* [DIRECTIVE]:
Copy the text lines from every record below word for word, leaving the picture markers out of your answer.

• • •

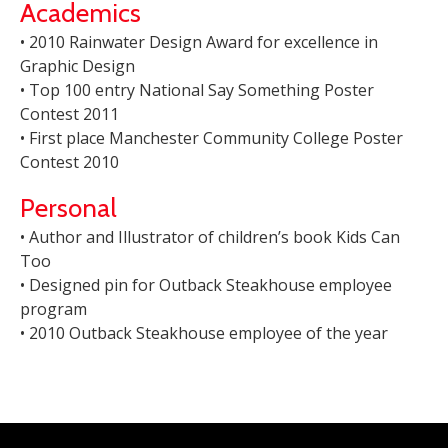
Academics
• 2010 Rainwater Design Award for excellence in
Graphic Design
• Top 100 entry National Say Something Poster
Contest 2011
• First place Manchester Community College Poster
Contest 2010
Personal
• Author and Illustrator of children’s book Kids Can
Too
• Designed pin for Outback Steakhouse employee
program
• 2010 Outback Steakhouse employee of the year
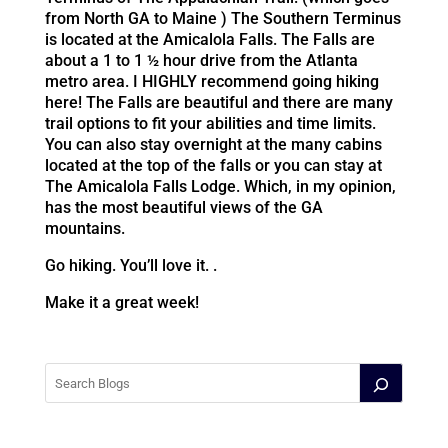
from North GA to Maine ) The Southern Terminus
is located at the Amicalola Falls. The Falls are
about a 1 to 1 ½ hour drive from the Atlanta
metro area. I HIGHLY recommend going hiking
here! The Falls are beautiful and there are many
trail options to fit your abilities and time limits.
You can also stay overnight at the many cabins
located at the top of the falls or you can stay at
The Amicalola Falls Lodge. Which, in my opinion,
has the most beautiful views of the GA
mountains.
Go hiking. You’ll love it. .
Make it a great week!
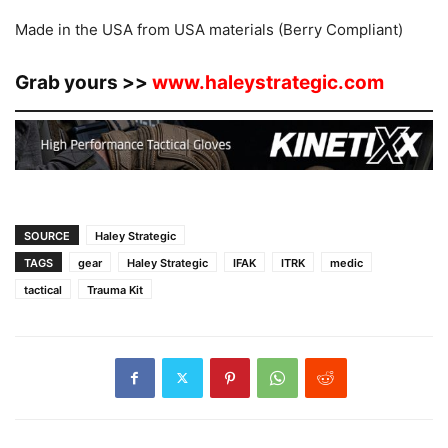
Made in the USA from USA materials (Berry Compliant)
Grab yours >>
www.haleystrategic.com
SOURCE
Haley Strategic
TAGS
gear
Haley Strategic
IFAK
ITRK
medic
tactical
Trauma Kit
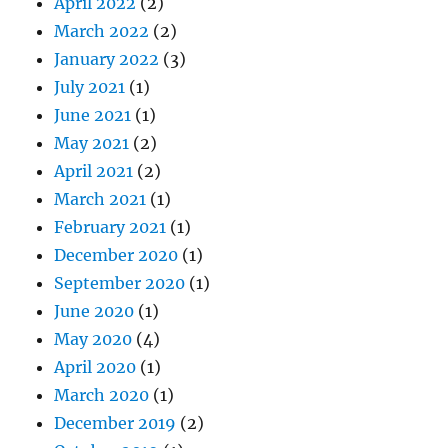
April 2022
(2)
March 2022
(2)
January 2022
(3)
July 2021
(1)
June 2021
(1)
May 2021
(2)
April 2021
(2)
March 2021
(1)
February 2021
(1)
December 2020
(1)
September 2020
(1)
June 2020
(1)
May 2020
(4)
April 2020
(1)
March 2020
(1)
December 2019
(2)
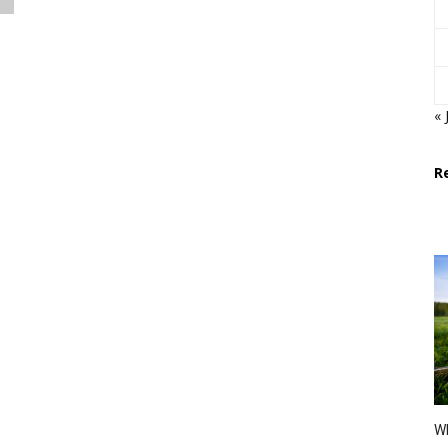
« 
R
Wh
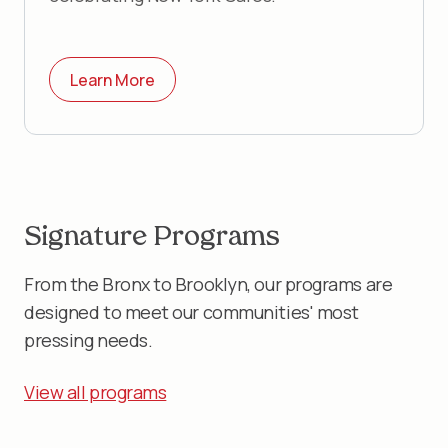
Learn More
Signature Programs
From the Bronx to Brooklyn, our programs are
designed to meet our communities' most
pressing needs.
View all programs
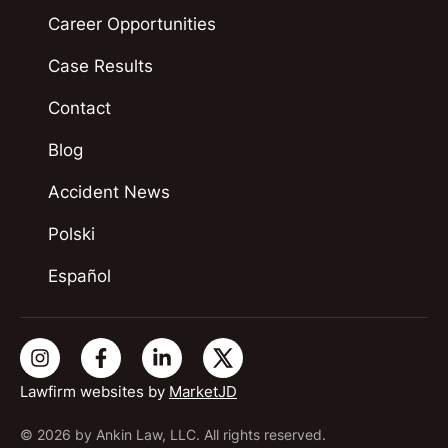
Career Opportunities
Case Results
Contact
Blog
Accident News
Polski
Español
Lawfirm websites by
MarketJD
© 2026 by Ankin Law, LLC. All rights reserved.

• • •

* [FINISHED TASK]:
Academics
• 2010 Rainwater Design Award for excellence in
Graphic Design
• Top 100 entry National Say Something Poster
Contest 2011
• First place Manchester Community College Poster
Contest 2010
Personal
• Author and Illustrator of children’s book Kids Can
Too
• Designed pin for Outback Steakhouse employee
program
• 2010 Outback Steakhouse employee of the year
from North GA to Maine ) The Southern Terminus
is located at the Amicalola Falls. The Falls are
about a 1 to 1 ½ hour drive from the Atlanta
metro area. I HIGHLY recommend going hiking
here! The Falls are beautiful and there are many
trail options to fit your abilities and time limits.
You can also stay overnight at the many cabins
located at the top of the falls or you can stay at
The Amicalola Falls Lodge. Which, in my opinion,
has the most beautiful views of the GA
mountains.
Go hiking. You’ll love it. .
Make it a great week!
Made in the USA from USA materials (Berry Compliant)
Grab yours >>
www.haleystrategic.com
SOURCE
Haley Strategic
TAGS
gear
Haley Strategic
IFAK
ITRK
medic
tactical
Trauma Kit
April 2022
(2)
March 2022
(2)
January 2022
(3)
July 2021
(1)
June 2021
(1)
May 2021
(2)
April 2021
(2)
March 2021
(1)
February 2021
(1)
December 2020
(1)
September 2020
(1)
June 2020
(1)
May 2020
(4)
April 2020
(1)
March 2020
(1)
December 2019
(2)
« 
R
Wh
Learn More
Signature Programs
From the Bronx to Brooklyn, our programs are
designed to meet our communities' most
pressing needs.
View all programs
Career Opportunities
Case Results
Contact
Blog
Accident News
Polski
Español
Lawfirm websites by
MarketJD
© 2026 by Ankin Law, LLC. All rights reserved.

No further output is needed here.